梨野礫・著作集

古稀を過ぎた老人が、これまでに綴った拙い文章の数々です。お読み捨てください。

小説・フライトレコード(3)

    お嬢さんの話をすると、太陽が黄色くなってボクの胸はやけただれ、心臓が止まったはずだ。死んだら、生きなければならない。どこにいるのかボク、だれかボクを知らないか、という歌は賛歌だ。アカサカミツケにいたのはボクではないのですか。そこはボクの消えた場所で、いた場所ではない。おかしいなあ。ボクって誰ですか。そんなことわかる筈ないし、わからなければならない。もう寝ましょうよ。靴。それは興味ある問題だ。ああ恥ずかしいなあ。恥ずかしいんだよ。「喜劇」とは男と女による例の退屈な物語もしくは事実に他ならない。トウキョウ。そこで地下鉄をおりて、階段をのぼった。耳のうしろがジーンと鳴ってフラフラしたけどかまわない。闇の世界なんて夢だ。フラフラフラ。空だ。青かったんだ。サン・グラスはちょっと重たいけれど、やむを得ない。ああきょうも生きているんだ。死ななければならない。死んでごらんなさい。それは生活のイロハ、すなわち喜劇役者の自明の理だ。そうだろうか。先生。そこに友達がいた。先生は友達だ。なんだ、そうでしたか。お嬢さんのことですか。お嬢さんは先生ではないのです。喜劇の主人公がたとえボクであっても、ボクは決してコメディアンではなかった筈だ。先生はコメディアンだろうか。コメディアンだ。何故なら第一、サン・グラスをかけていない。

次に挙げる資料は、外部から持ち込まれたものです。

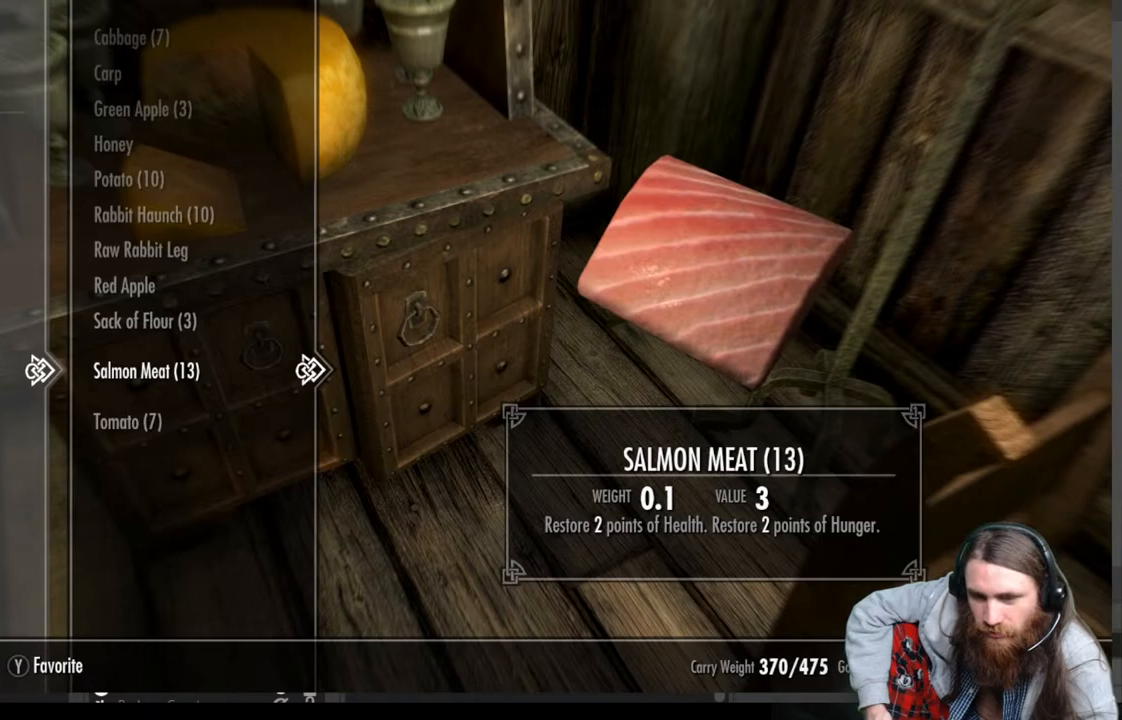
{"buttons": [], "left_stick": "center", "right_stick": "center", "events": []}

第二に娘のお嬢さんに抱かれた。第三にボクの先生だ。もうメンドウになってそこをかけ抜けたとき、トウキョウに雨がふった。これで健康が回復できるだろうか。ともかくも今まではそうだった。生かしも殺しもしない雨。天の恵みとはそうしたものにちがいない。はてしない循環を、肉体それ自体は繰り返すだろう。死にてえな。およしなさい。サン・グラスは不要だ。雨ふれ。眼をつぶると、フワリと宙に浮いてトウキョウの上にいた。